Далянка развязала полотенце, выпустила из рук свою охапку цветов, те поплыли вниз по течению. Девушки побежал следом, подгоняя цветы. Вся река закипела: женщины вовсю плескали водой друг на друга, кричали: «Как на тебя льется, так чтоб дождем на землю лилось!» – и яростнее всего десятки рук плескали на Молигневу, потому что именно она сейчас была богиней-землей, которой требовался дождь.
Почти вся река до поворота наполнилась движением, визгом и плеском. Молодые девушки носились друг за другом, падали, били по воде, кричали, и вся река казалась зеленой от плывущих трав и цветов. Растущие по берегам деревья, отраженные в воде, тоже, казалось, плыли. И возможно, сама веселая берегиня Угрянка, выйдя из своих глубин, незримо резвилась вместе с земными женщинами.
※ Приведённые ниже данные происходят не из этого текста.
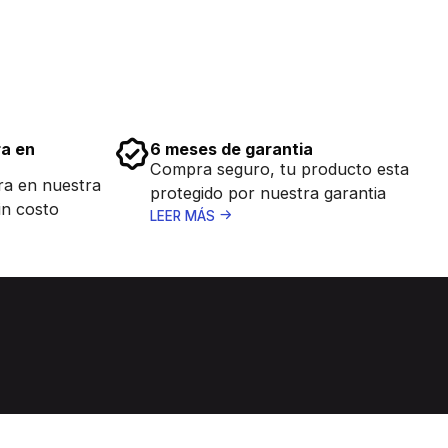
ra en
6 meses de garantia
Compra seguro, tu producto esta
ra en nuestra
protegido por nuestra garantia
in costo
LEER MÁS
Лютава и Амира во всем этом буйстве не принимали участия: стоя на берегу по сторонам поляны, они оглядывали опушку леса и противоположный берег, высматривая, нет ли там кого. Иногда поглядывая на женщин в реке – а то еще девчонки, заигравшись, и впрямь кого-нибудь утопят, – Лютава осматривала берега и опушку рощи. Что-то ей не нравилось. За шумом, который стоял на реке, за гулом самого березняка ничего не удавалось услышать, а в мелькании зеленых ветвей под ветром Лютава не различала ничего подозрительного, но настороженное чутье улавливало присутствие чужого.
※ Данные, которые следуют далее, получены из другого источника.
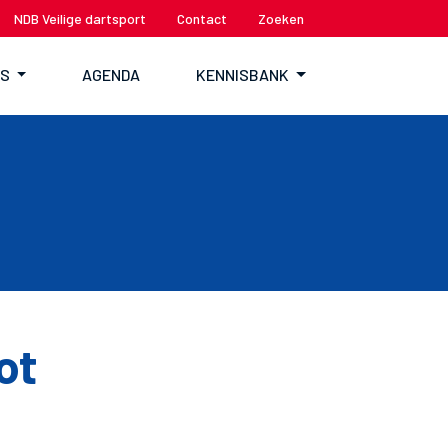
NDB Veilige dartsport
Contact
Zoeken
TS
AGENDA
KENNISBANK
ot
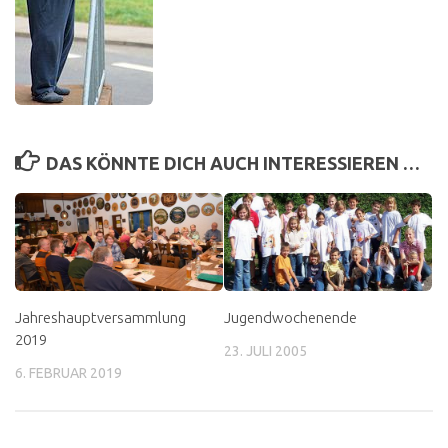
DAS KÖNNTE DICH AUCH INTERESSIEREN …
Jahreshauptversammlung
Jugendwochenende
2019
23. JULI 2005
6. FEBRUAR 2019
На Амиру в этом деле надежда была плохая: любая девчонка с лесной заимки принесла бы не меньше пользы, чем княжеская дочь от чужой, иноплеменной женщины, которая за двадцать лет среди угрян так и не стала для них своей. Держа свою сулицу, как простую палку, смуглянка больше глазела на беснующихся в реке женщин и, наверное, хотела присоединиться к ним – было жарко. Только иногда, вспомнив о своих обязанностях, она бросала невнимательный взгляд на тропу. Поэтому Лютава старалась не упускать из виду и дальнюю сторону поляны.
– Опасность! – шепнул ей прямо в уши бесплотный голос. – На нас смотрит чужой!
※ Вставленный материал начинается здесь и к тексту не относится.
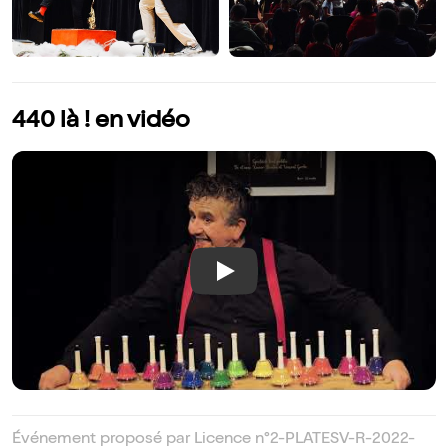
440 là ! en vidéo
Play
Événement proposé par Licence n°2-PLATESV-R-2022-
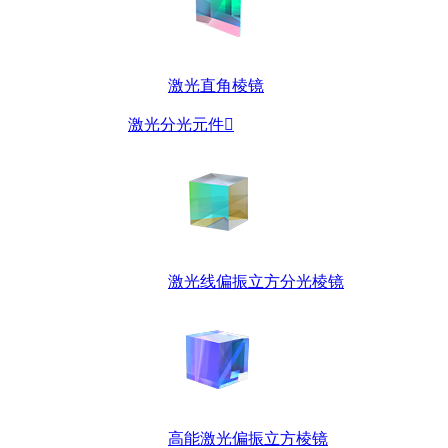
激光直角棱镜
激光分光元件

激光线偏振立方分光棱镜
高能激光偏振立方棱镜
Это Угрянка! Она и правда здесь! Вернувшись с берегов Оки, Лютава принесла хозяйке родной реки жертву молоком и медом, благодаря ее за помощь и поддержку. И вот ее дух-покровитель снова дал о себе знать.
Лютава еще раз прошла по краю рощи, и вдруг глаз выцепил на противоположном берегу, за кустами, среди зеленой листвы белое пятно рубахи. Женщинам нечего делать на другом берегу, они все здесь. Зато если бы кто-то вздумал подглядеть за обрядом, то лучшего места и не выберешь – тот берег выше, и кусты на нем густые.
Амира стояла прямо напротив белеющего пятна и, скользнув взглядом по тому берегу, заметила его. На ее лице отразилась растерянность – она находилась ближе, ей было лучше видно. А Лютава, не дожидаясь, пока помощница сообразит, бросилась к берегу и метнула сулицу в белое пятно.
Пятно дернулось, сквозь шум на реке и шелест ветвей до ее обострившегося слуха долетел слабый вскрик. Попала! Ну, еще бы!
Это не шутки: желающий потаращить глаза на раздетых девок ставит под удар будущий урожай и благополучие всего народа. Такого любопытства не прощают: если настигнут, то в самом лучшем случае просто побьют, а потом макнут в воду. В худшем случае, если засуха всерьез грозит погубить урожай, утопят на самом деле, чтобы подкрепить свои мольбы весомой жертвой. Поэтому мужчина, застигнутый за таким подглядыванием, должен бежать, как олень, чтобы его не догнали и даже не узнали.